STORED DATA Start Marker

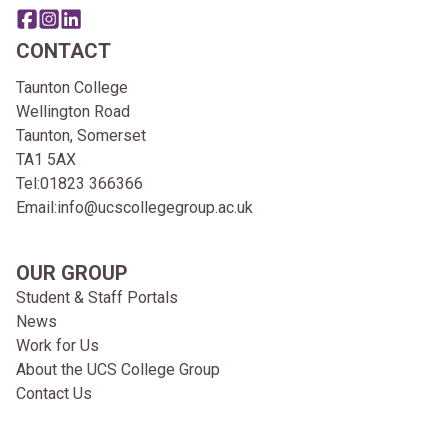
Share this page on facebook
Go to brand instagram page
Share this page on linkedin
CONTACT
Taunton College
Wellington Road
Taunton, Somerset
TA1 5AX
Tel:
01823 366366
Email:
info@ucscollegegroup.ac.uk
OUR GROUP
Student & Staff Portals
News
Work for Us
About the UCS College Group
Contact Us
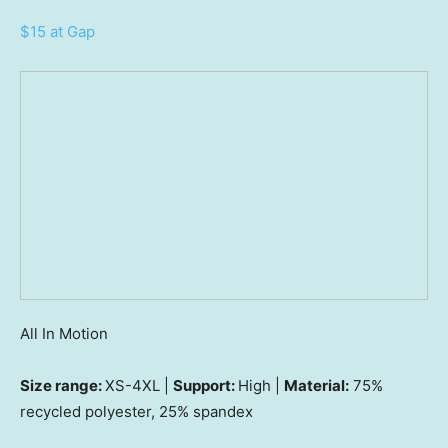
$15 at Gap
All In Motion
Size range:
XS-4XL |
Support:
High |
Material:
75%
recycled polyester, 25% spandex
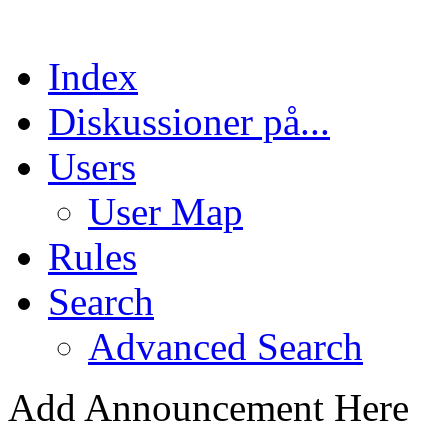
Index
Diskussioner på...
Users
User Map
Rules
Search
Advanced Search
Add Announcement Here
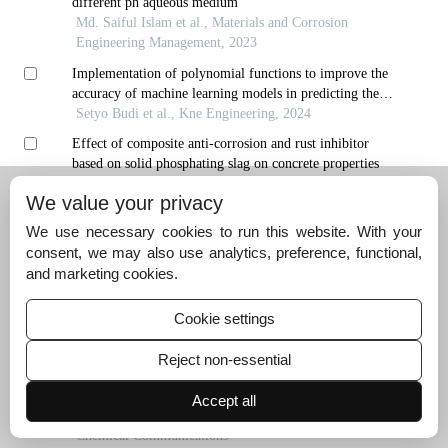
different ph aqueous medium
Md. Saiful Islam et al., Materials and Corrosion
Engineering Management, 2023
Implementation of polynomial functions to improve the
accuracy of machine learning models in predicting the
corrosion inhibition efficiency of pyridine-quinoline
Setyo Budi et al., Kne Engineering, 2024
compounds as corrosion inhibitors
Effect of composite anti-corrosion and rust inhibitor
based on solid phosphating slag on concrete properties
ZHANG Ji′nan et al., Hebei Journal of Industrial
We value your privacy
Science and Technology, 2024
We use necessary cookies to run this website. With your
Using one of organic extracts as a corrosion inhibitor for
consent, we may also use analytics, preference, functional,
carbon steel in acidic environment
and marketing cookies.
A. Ngatin et al., Materials and Corrosion Engineering
Management, 2020
Cookie settings
In situ ultrasonic characterization of hydrogen damage evol
ution in x80 pipeline steel
Reject non-essential
Materials, 2024
Oil-in-dispersion emulsions stabilized by electrostatic
Accept all
repulsions between surfactant and tea polyphenol
nanoparticles
Chemical Communications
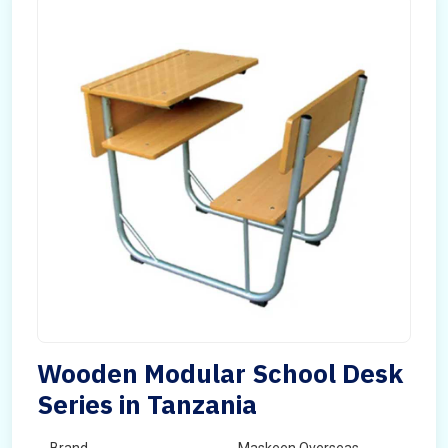
Wooden Modular School Desk
Series in Tanzania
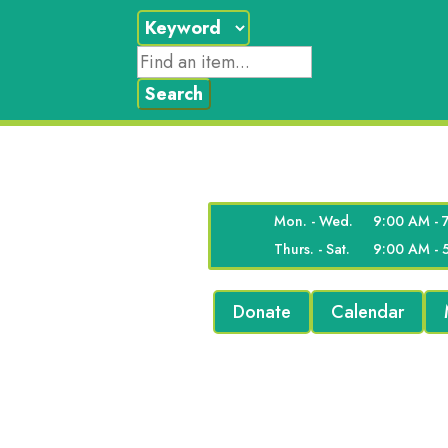
Mon. - Wed.
9:00 AM - 
Thurs. - Sat.
9:00 AM - 
Donate
Calendar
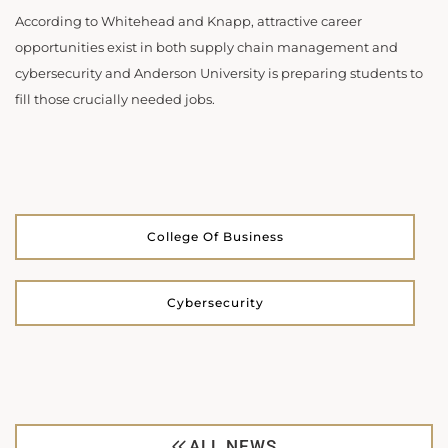
According to Whitehead and Knapp, attractive career
opportunities exist in both supply chain management and
cybersecurity and Anderson University is preparing students to
fill those crucially needed jobs.
College Of Business
Cybersecurity
ALL NEWS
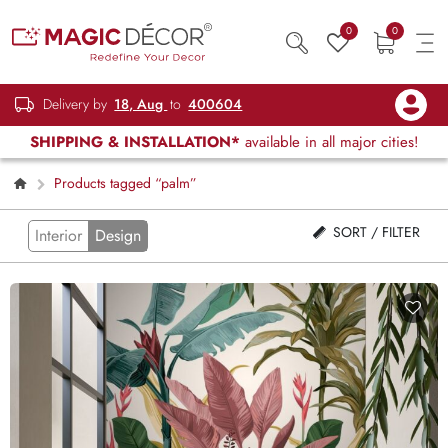
0
0
Delivery by
18, Aug
to
400604
SHIPPING & INSTALLATION*
available in all major cities!
Products tagged “palm”
SORT / FILTER
Interior
Design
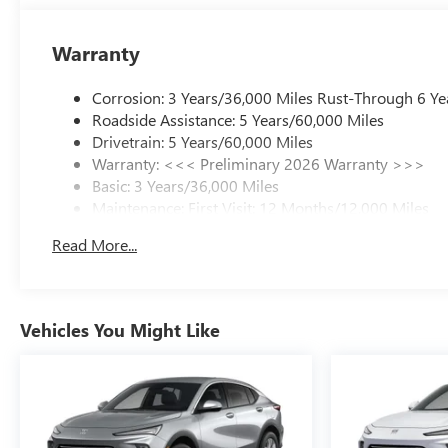
Warranty
Corrosion: 3 Years/36,000 Miles Rust-Through 6 Ye
Roadside Assistance: 5 Years/60,000 Miles
Drivetrain: 5 Years/60,000 Miles
Warranty: <<< Preliminary 2026 Warranty >>>
Basic: 3 Years/36,000 Miles
Maintenance: First Visit: 12 Months/12,000 Miles
Read More...
Vehicles You Might Like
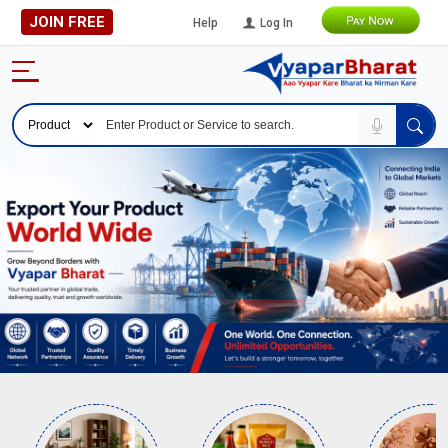
JOIN FREE
Help
Log In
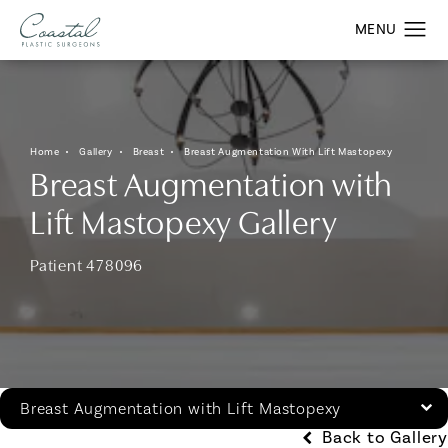
Home
Gallery
Breast
Breast Augmentation With Lift Mastopexy
Breast Augmentation with
Lift Mastopexy Gallery
Patient 478096
Breast Augmentation with Lift Mastopexy
Back to Gallery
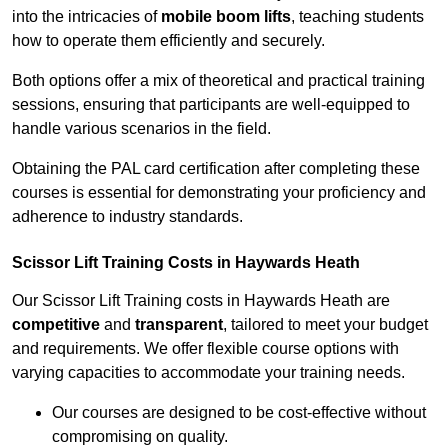
into the intricacies of
mobile boom lifts
, teaching students
how to operate them efficiently and securely.
Both options offer a mix of theoretical and practical training
sessions, ensuring that participants are well-equipped to
handle various scenarios in the field.
Obtaining the PAL card certification after completing these
courses is essential for demonstrating your proficiency and
adherence to industry standards.
Scissor Lift Training Costs in Haywards Heath
Our Scissor Lift Training costs in Haywards Heath are
competitive
and
transparent
, tailored to meet your budget
and requirements. We offer flexible course options with
varying capacities to accommodate your training needs.
Our courses are designed to be cost-effective without
compromising on quality.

STORED DATA End Marker

TASK PROMPT
Each line between the one holding "Materials, 2024" and the one holding "Obtaining the PAL", inclusive, should be copied exactly as it appears above, and pictures should be omitted.

EXERCISE RESULT
Materials, 2024
Oil-in-dispersion emulsions stabilized by electrostatic
Accept all
repulsions between surfactant and tea polyphenol
nanoparticles
Chemical Communications
Wooden Modular School Desk
Series in Tanzania
Mon. - Wed.
9:00 AM - 
Thurs. - Sat.
9:00 AM - 
Donate
Calendar
According to Whitehead and Knapp, attractive career
opportunities exist in both supply chain management and
cybersecurity and Anderson University is preparing students to
fill those crucially needed jobs.
College Of Business
Cybersecurity
ALL NEWS
0
0
Delivery by
18, Aug
to
400604
SHIPPING & INSTALLATION*
available in all major cities!
Products tagged “palm”
SORT / FILTER
Interior
Design
Warranty
Corrosion: 3 Years/36,000 Miles Rust-Through 6 Ye
Roadside Assistance: 5 Years/60,000 Miles
Drivetrain: 5 Years/60,000 Miles
Warranty: <<< Preliminary 2026 Warranty >>>
Basic: 3 Years/36,000 Miles
Maintenance: First Visit: 12 Months/12,000 Miles
Read More...
Vehicles You Might Like
JOIN FREE
Help
Log In
Home
Gallery
Breast
Breast Augmentation With Lift Mastopexy
Breast Augmentation with
Lift Mastopexy Gallery
Patient 478096
Breast Augmentation with Lift Mastopexy
Back to Gallery
into the intricacies of
mobile boom lifts
, teaching students
how to operate them efficiently and securely.
Both options offer a mix of theoretical and practical training
sessions, ensuring that participants are well-equipped to
handle various scenarios in the field.
Obtaining the PAL card certification after completing these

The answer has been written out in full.